TASK TO CARRY OUT: Give back only the lines in the records below from the one with "left shoulder: (137, 396)" to the one with "left elbow: (128, 297)", both inclusive, word for word.

BEGIN RECORDS TO PROCESS

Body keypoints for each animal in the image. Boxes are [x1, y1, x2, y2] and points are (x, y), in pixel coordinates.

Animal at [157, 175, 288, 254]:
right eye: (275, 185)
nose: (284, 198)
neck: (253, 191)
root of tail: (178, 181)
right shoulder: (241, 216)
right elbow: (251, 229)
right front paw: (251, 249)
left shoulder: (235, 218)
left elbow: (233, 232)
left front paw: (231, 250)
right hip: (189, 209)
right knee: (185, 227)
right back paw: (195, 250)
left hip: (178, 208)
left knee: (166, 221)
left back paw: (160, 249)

END RECORDS TO PROCESS
BEGIN RECORDS TO PROCESS

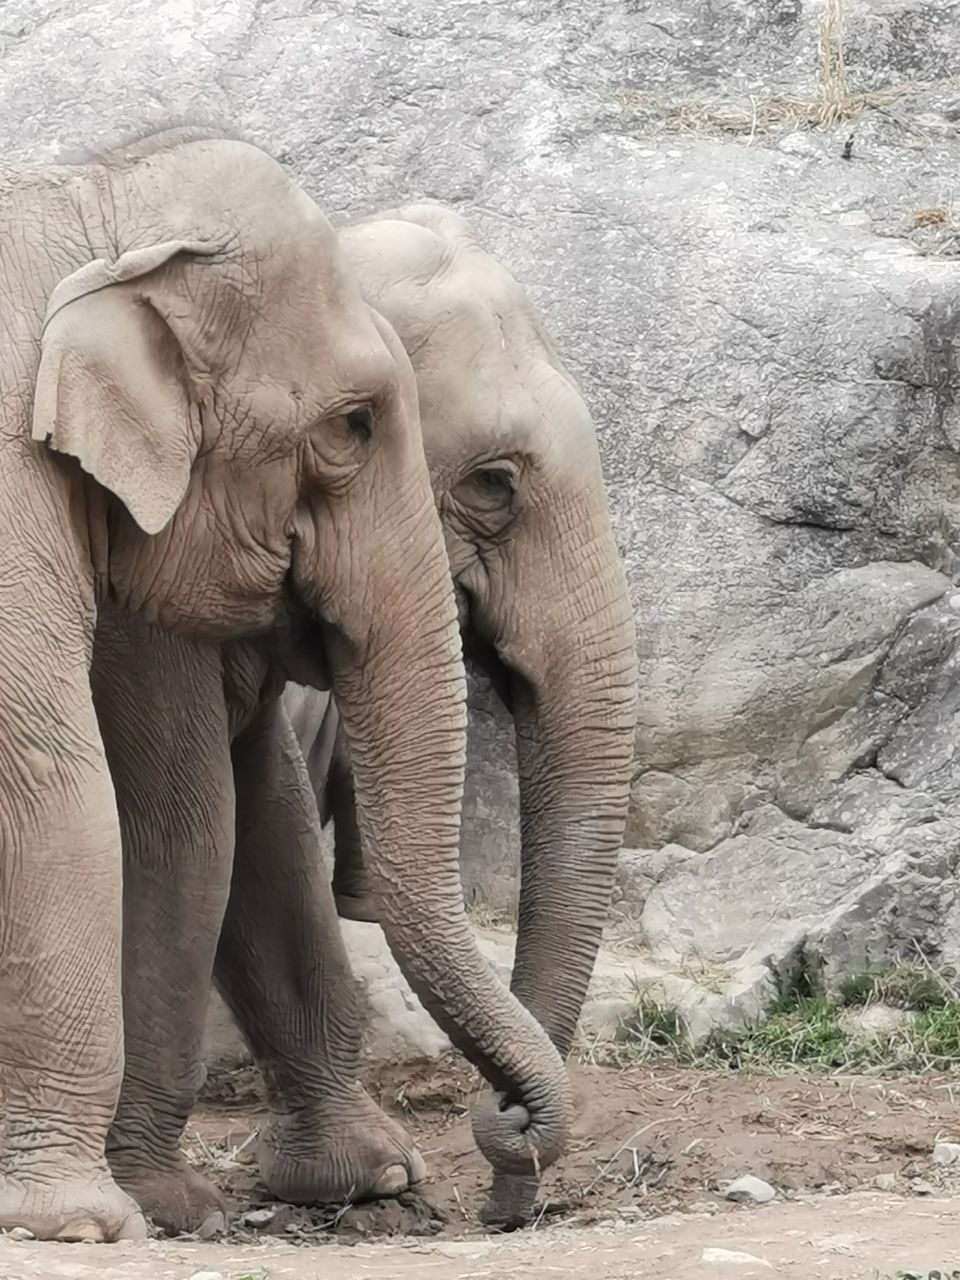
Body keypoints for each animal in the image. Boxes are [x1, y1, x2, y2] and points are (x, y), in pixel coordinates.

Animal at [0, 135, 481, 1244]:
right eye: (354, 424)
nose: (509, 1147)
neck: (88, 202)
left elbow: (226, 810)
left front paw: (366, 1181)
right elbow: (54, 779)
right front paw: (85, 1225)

END RECORDS TO PROCESS
BEGIN RECORDS TO PROCESS

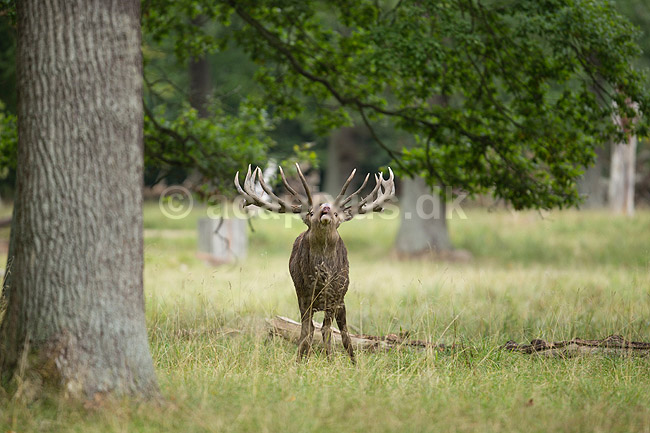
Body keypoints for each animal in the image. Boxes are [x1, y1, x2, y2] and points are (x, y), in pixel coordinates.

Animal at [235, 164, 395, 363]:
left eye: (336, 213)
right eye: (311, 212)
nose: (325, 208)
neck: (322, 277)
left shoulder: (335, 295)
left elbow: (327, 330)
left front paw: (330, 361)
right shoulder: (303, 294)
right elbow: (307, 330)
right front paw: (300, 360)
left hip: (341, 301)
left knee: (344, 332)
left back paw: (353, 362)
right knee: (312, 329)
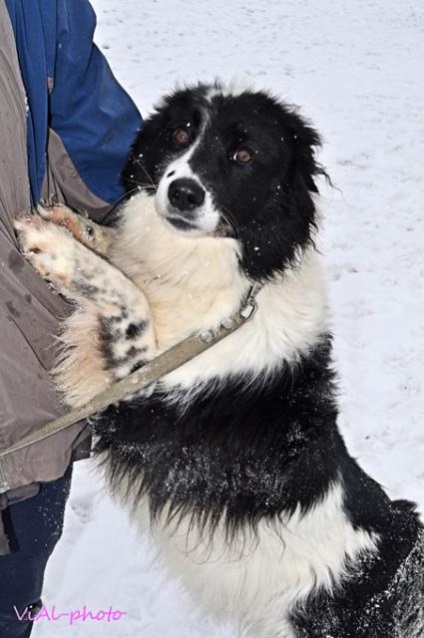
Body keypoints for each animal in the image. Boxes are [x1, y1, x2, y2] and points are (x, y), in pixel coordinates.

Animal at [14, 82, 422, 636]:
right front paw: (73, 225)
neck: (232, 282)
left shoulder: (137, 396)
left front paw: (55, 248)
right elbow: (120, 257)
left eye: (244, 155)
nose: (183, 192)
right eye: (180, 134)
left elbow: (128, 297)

END RECORDS TO PROCESS

RESULT OF THIS EXERCISE:
left shoulder: (137, 396)
left front paw: (55, 248)
right elbow: (120, 257)
left eye: (244, 155)
nose: (183, 192)
right eye: (180, 134)
left elbow: (128, 297)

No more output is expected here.